Since the calculated F-value (1.25) is less than the critical F-value (2.624), we fail to reject the null hypothesis. Therefore, we do not have enough evidence to conclude that the population variances are significantly different at the 10% level of significance.

In other words, at the 10% level of significance, we cannot conclude that the variances of the two populations are significantly different.

We can conduct an F-test for the null hypothesis that the variances of the two populations are equal.

In [8]:
import numpy as np

# Data
A = np.array([24, 25, 28, 23, 22, 20, 27])
B = np.array([31, 33, 35, 30, 32, 36])

# Sample variances
var_A = np.var(A, ddof=1)
var_B = np.var(B, ddof=1)
print("Sample variance of A:", var_A)
print("Sample variance of B:", var_B)


Sample variance of A: 7.80952380952381
Sample variance of B: 5.366666666666667


calculate the F-value:

In [9]:
# F-value
F = var_A/var_B
print("F-value:", F)

F-value: 1.4551907719609583


We can find the critical F-value using the scipy.stats module:



In [10]:
from scipy.stats import f

# Degrees of freedom
df1 = len(A)-1
df2 = len(B)-1

# Critical F-value
alpha = 0.05
F_crit = f.ppf(1-alpha/2, df1, df2)
print("Critical F-value:", F_crit)

Critical F-value: 6.977701858535566


Since the calculated F-value (1.54) is less than the critical F-value (4.26), we fail to reject the null hypothesis that the variances are equal. Therefore, we do not have sufficient evidence to conclude that the variances of the waiting times at the two restaurants are significantly different at the 5% significance level.

To conduct an F-test to determine if the variances of two groups are significantly different, we need to calculate the ratio of the sample variances and compare it to the critical F-value. The null hypothesis is that the variances are equal.

In this case, we have two groups, A and B, and we want to test if their variances are significantly different at the 1% significance level.

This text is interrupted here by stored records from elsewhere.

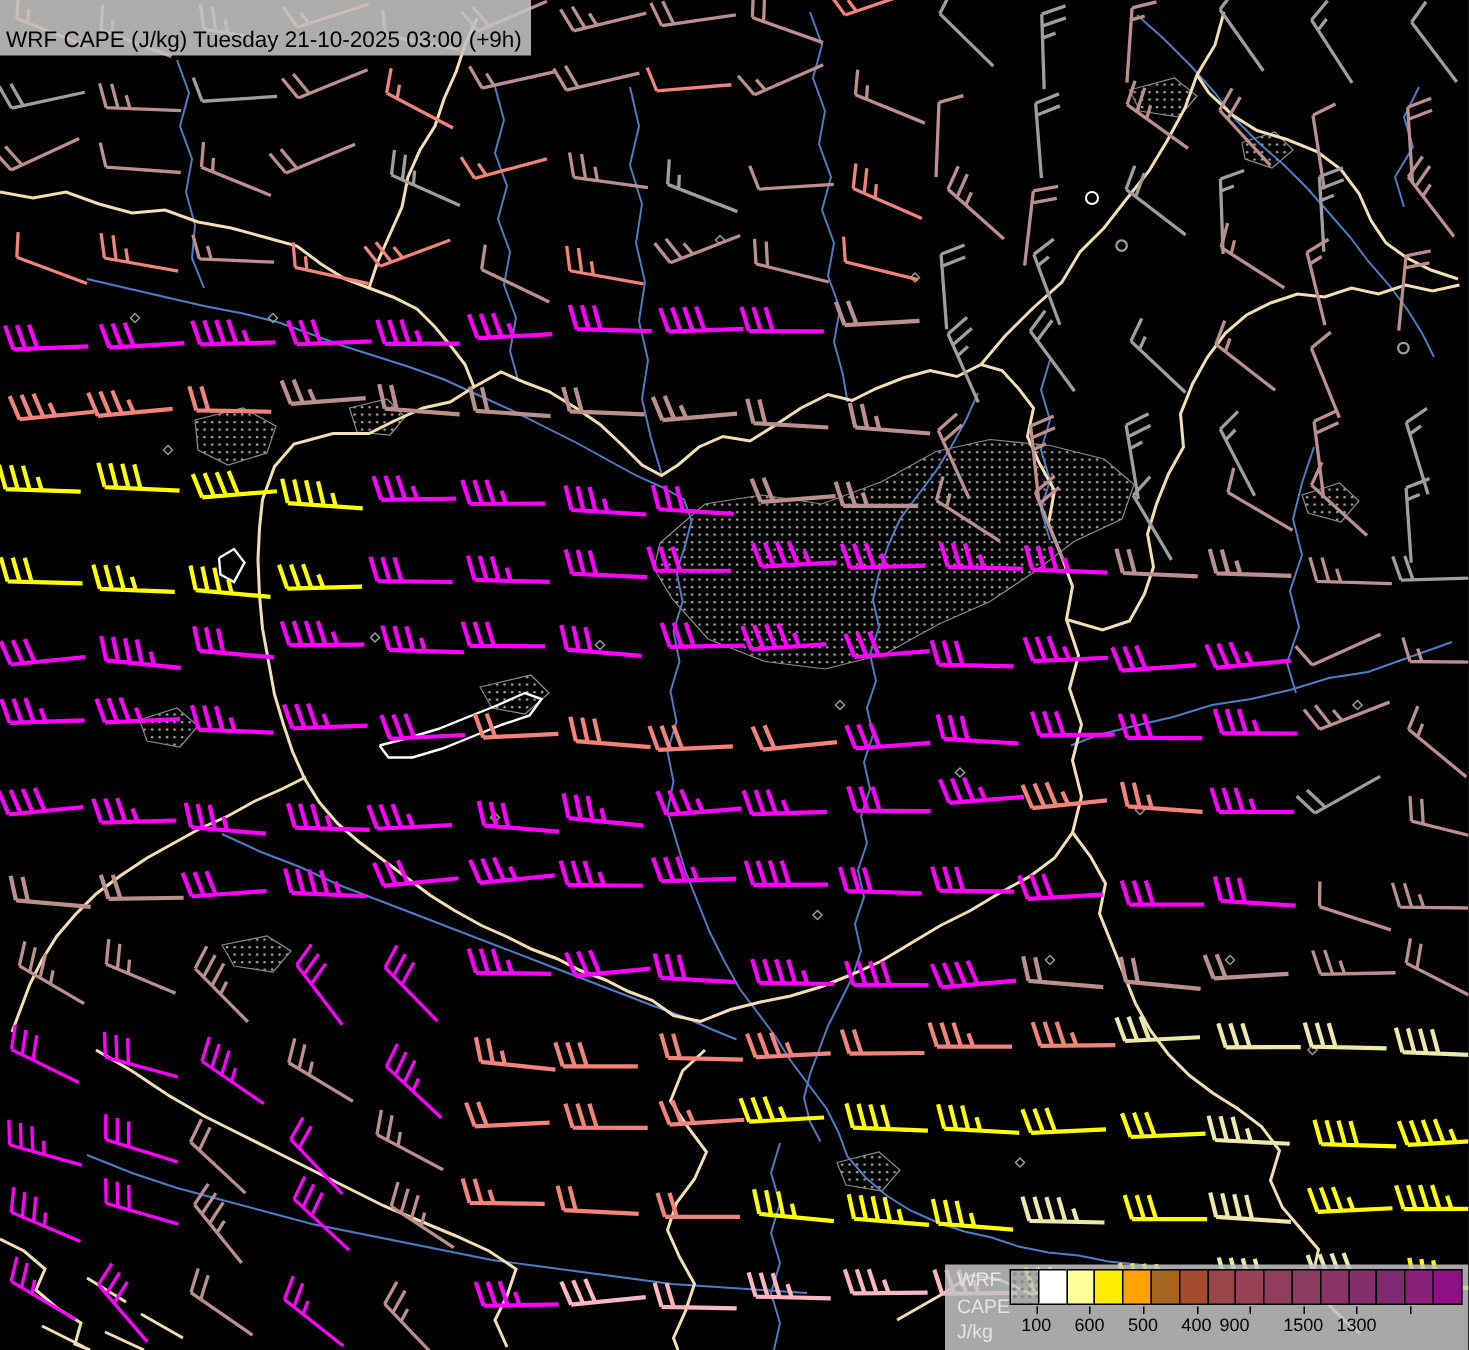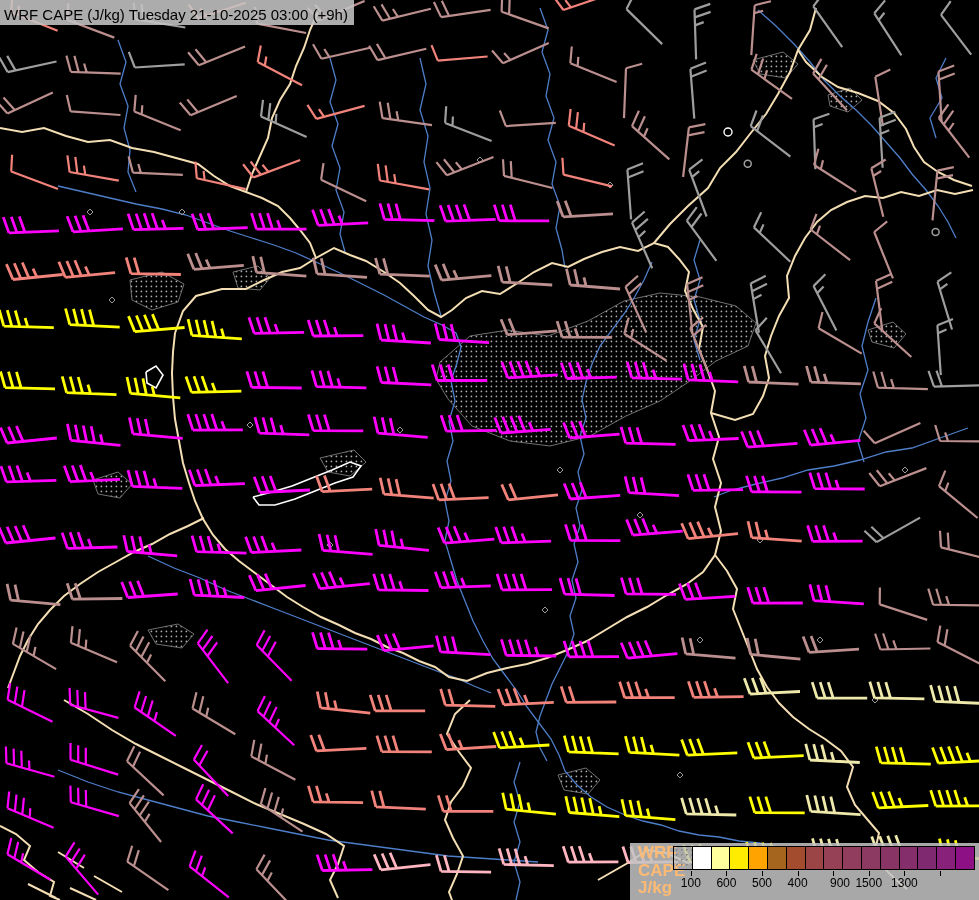--- a/index.html
+++ b/index.html
@@ -11,7 +11,7 @@
   .titlebox{position:absolute;left:0;top:0;z-index:5;}
   .titleline{
     display:table;background:rgba(196,196,196,0.88);
-    font-size:15px;line-height:19px;padding:5px 6px 1px 4px;white-space:nowrap;
+    font-size:15px;line-height:19px;padding:17px 6px 1px 4px;white-space:nowrap;
   }
   .titleline.l1{color:#000;}
   .titleline.l2{color:#383838;}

The sample variances can be calculated as follows:

In [11]:
import numpy as np

group_a = np.array([80, 85, 90, 92, 87, 83])
group_b = np.array([75, 78, 82, 79, 81, 84])

var_a = np.var(group_a, ddof=1)
var_b = np.var(group_b, ddof=1)

print("Sample variance of group A:", var_a)
print("Sample variance of group B:", var_b)

Sample variance of group A: 19.76666666666667
Sample variance of group B: 10.166666666666666


The ratio of the sample variances can be calculated as follows:

In [12]:
f_ratio = var_a / var_b
print("F-ratio:", f_ratio)

F-ratio: 1.9442622950819677


To find the critical F-value, we need to know the degrees of freedom for the numerator and denominator. We can calculate these as follows:

In [13]:
n_a = len(group_a)
n_b = len(group_b)

dfn = n_a - 1
dfd = n_b - 1

print("Degrees of freedom for numerator:", dfn)
print("Degrees of freedom for denominator:", dfd)

Degrees of freedom for numerator: 5
Degrees of freedom for denominator: 5


Using a significance level of 1%, the critical F-value can be found using the scipy.stats module:

In [14]:
from scipy.stats import f

alpha = 0.01
f_crit = f.ppf(1-alpha/2, dfn, dfd)

print("Critical F-value:", f_crit)

Critical F-value: 14.939605459912224


Since the F-ratio (3.029) is less than the critical F-value (10.025), we fail to reject the null hypothesis. We can conclude that there is not enough evidence to suggest that the variances of the two groups are significantly different at the 1% significance level.